● **WORK INSTRUCTIONS**
Whenever a picture appears in the data, skip it and write out all other material exactly.

[[ THE DATA, beginning ]]

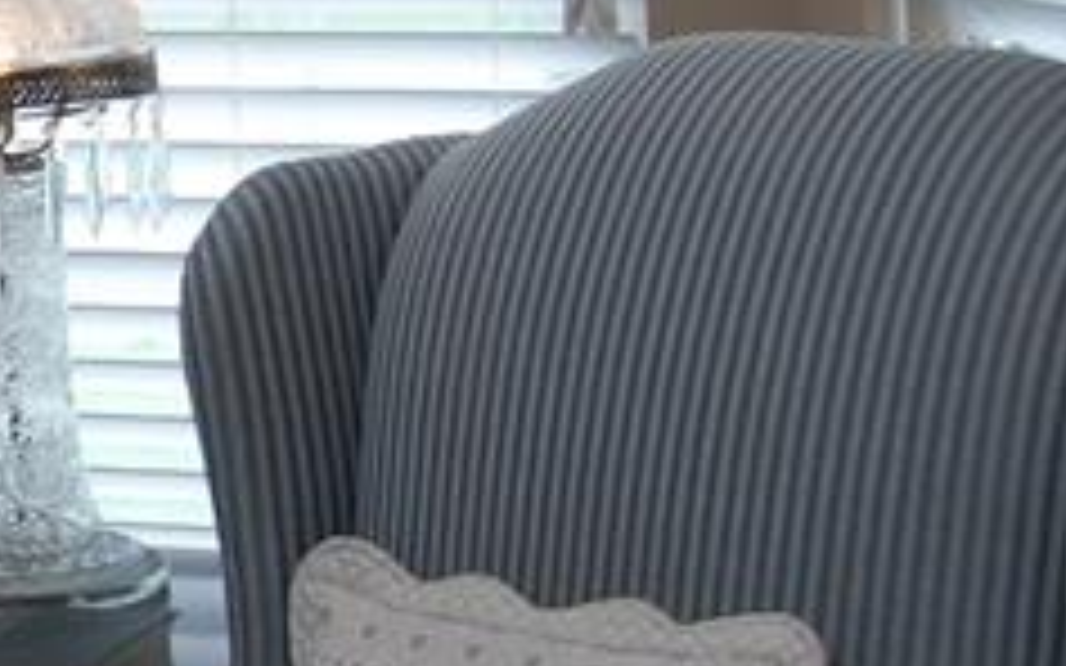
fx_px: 4647
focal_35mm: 160
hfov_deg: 12.9
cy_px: 423
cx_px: -76
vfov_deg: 8.2
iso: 96
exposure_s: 1/30
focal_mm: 6.3
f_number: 3.1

[[ THE DATA, end ]]

● **RESULT OF THE EXERCISE**
fx_px: 4647
focal_35mm: 160
hfov_deg: 12.9
cy_px: 423
cx_px: -76
vfov_deg: 8.2
iso: 96
exposure_s: 1/30
focal_mm: 6.3
f_number: 3.1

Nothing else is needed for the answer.